#### PROBLEM TO WORK ON
Write each line of the records below as one string in a JSON list, leaving out blank lines.

#### Annotated element entries

========

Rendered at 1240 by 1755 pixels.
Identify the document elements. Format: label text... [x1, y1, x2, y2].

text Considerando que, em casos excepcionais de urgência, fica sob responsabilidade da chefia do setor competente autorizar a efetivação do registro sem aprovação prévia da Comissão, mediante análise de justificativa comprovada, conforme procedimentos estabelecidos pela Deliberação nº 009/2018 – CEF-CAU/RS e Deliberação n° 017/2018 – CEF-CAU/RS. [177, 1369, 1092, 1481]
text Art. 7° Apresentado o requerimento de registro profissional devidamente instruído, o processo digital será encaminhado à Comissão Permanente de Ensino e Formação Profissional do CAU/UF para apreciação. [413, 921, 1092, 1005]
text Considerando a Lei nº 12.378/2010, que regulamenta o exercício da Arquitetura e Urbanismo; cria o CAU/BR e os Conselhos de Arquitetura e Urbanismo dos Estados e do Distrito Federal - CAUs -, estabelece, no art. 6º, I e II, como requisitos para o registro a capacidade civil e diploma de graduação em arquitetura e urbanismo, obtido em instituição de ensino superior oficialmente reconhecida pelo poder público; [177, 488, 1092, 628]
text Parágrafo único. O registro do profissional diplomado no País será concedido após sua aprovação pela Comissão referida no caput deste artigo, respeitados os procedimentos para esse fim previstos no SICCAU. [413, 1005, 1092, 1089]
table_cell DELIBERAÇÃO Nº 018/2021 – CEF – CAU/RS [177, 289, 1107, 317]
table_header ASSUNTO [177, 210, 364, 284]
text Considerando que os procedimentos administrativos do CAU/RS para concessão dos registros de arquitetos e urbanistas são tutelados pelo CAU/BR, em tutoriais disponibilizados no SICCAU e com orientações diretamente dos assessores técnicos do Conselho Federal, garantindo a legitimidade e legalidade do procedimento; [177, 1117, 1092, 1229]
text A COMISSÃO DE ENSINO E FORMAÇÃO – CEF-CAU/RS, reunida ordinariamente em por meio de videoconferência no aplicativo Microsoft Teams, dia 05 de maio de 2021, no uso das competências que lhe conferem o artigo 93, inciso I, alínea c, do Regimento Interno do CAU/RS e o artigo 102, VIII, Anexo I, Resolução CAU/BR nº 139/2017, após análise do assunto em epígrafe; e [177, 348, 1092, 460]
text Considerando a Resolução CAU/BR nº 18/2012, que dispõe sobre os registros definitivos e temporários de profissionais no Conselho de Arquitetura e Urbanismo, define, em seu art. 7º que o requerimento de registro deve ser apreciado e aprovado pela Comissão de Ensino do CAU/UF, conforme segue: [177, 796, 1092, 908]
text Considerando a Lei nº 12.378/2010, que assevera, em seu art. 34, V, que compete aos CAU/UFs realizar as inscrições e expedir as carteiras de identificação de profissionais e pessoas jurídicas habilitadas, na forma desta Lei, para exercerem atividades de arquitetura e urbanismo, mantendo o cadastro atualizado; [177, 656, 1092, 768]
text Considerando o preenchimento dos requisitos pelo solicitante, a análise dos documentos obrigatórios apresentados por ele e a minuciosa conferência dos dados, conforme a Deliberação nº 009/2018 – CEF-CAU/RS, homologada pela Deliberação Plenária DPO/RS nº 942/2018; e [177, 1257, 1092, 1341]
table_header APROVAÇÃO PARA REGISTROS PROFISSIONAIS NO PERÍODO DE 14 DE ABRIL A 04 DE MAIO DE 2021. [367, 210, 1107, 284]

========

#### RESULT
[
  "Rendered at 1240 by 1755 pixels.",
  "Identify the document elements. Format: label text... [x1, y1, x2, y2].",
  "text Considerando que, em casos excepcionais de urgência, fica sob responsabilidade da chefia do setor competente autorizar a efetivação do registro sem aprovação prévia da Comissão, mediante análise de justificativa comprovada, conforme procedimentos estabelecidos pela Deliberação nº 009/2018 – CEF-CAU/RS e Deliberação n° 017/2018 – CEF-CAU/RS. [177, 1369, 1092, 1481]",
  "text Art. 7° Apresentado o requerimento de registro profissional devidamente instruído, o processo digital será encaminhado à Comissão Permanente de Ensino e Formação Profissional do CAU/UF para apreciação. [413, 921, 1092, 1005]",
  "text Considerando a Lei nº 12.378/2010, que regulamenta o exercício da Arquitetura e Urbanismo; cria o CAU/BR e os Conselhos de Arquitetura e Urbanismo dos Estados e do Distrito Federal - CAUs -, estabelece, no art. 6º, I e II, como requisitos para o registro a capacidade civil e diploma de graduação em arquitetura e urbanismo, obtido em instituição de ensino superior oficialmente reconhecida pelo poder público; [177, 488, 1092, 628]",
  "text Parágrafo único. O registro do profissional diplomado no País será concedido após sua aprovação pela Comissão referida no caput deste artigo, respeitados os procedimentos para esse fim previstos no SICCAU. [413, 1005, 1092, 1089]",
  "table_cell DELIBERAÇÃO Nº 018/2021 – CEF – CAU/RS [177, 289, 1107, 317]",
  "table_header ASSUNTO [177, 210, 364, 284]",
  "text Considerando que os procedimentos administrativos do CAU/RS para concessão dos registros de arquitetos e urbanistas são tutelados pelo CAU/BR, em tutoriais disponibilizados no SICCAU e com orientações diretamente dos assessores técnicos do Conselho Federal, garantindo a legitimidade e legalidade do procedimento; [177, 1117, 1092, 1229]",
  "text A COMISSÃO DE ENSINO E FORMAÇÃO – CEF-CAU/RS, reunida ordinariamente em por meio de videoconferência no aplicativo Microsoft Teams, dia 05 de maio de 2021, no uso das competências que lhe conferem o artigo 93, inciso I, alínea c, do Regimento Interno do CAU/RS e o artigo 102, VIII, Anexo I, Resolução CAU/BR nº 139/2017, após análise do assunto em epígrafe; e [177, 348, 1092, 460]",
  "text Considerando a Resolução CAU/BR nº 18/2012, que dispõe sobre os registros definitivos e temporários de profissionais no Conselho de Arquitetura e Urbanismo, define, em seu art. 7º que o requerimento de registro deve ser apreciado e aprovado pela Comissão de Ensino do CAU/UF, conforme segue: [177, 796, 1092, 908]",
  "text Considerando a Lei nº 12.378/2010, que assevera, em seu art. 34, V, que compete aos CAU/UFs realizar as inscrições e expedir as carteiras de identificação de profissionais e pessoas jurídicas habilitadas, na forma desta Lei, para exercerem atividades de arquitetura e urbanismo, mantendo o cadastro atualizado; [177, 656, 1092, 768]",
  "text Considerando o preenchimento dos requisitos pelo solicitante, a análise dos documentos obrigatórios apresentados por ele e a minuciosa conferência dos dados, conforme a Deliberação nº 009/2018 – CEF-CAU/RS, homologada pela Deliberação Plenária DPO/RS nº 942/2018; e [177, 1257, 1092, 1341]",
  "table_header APROVAÇÃO PARA REGISTROS PROFISSIONAIS NO PERÍODO DE 14 DE ABRIL A 04 DE MAIO DE 2021. [367, 210, 1107, 284]"
]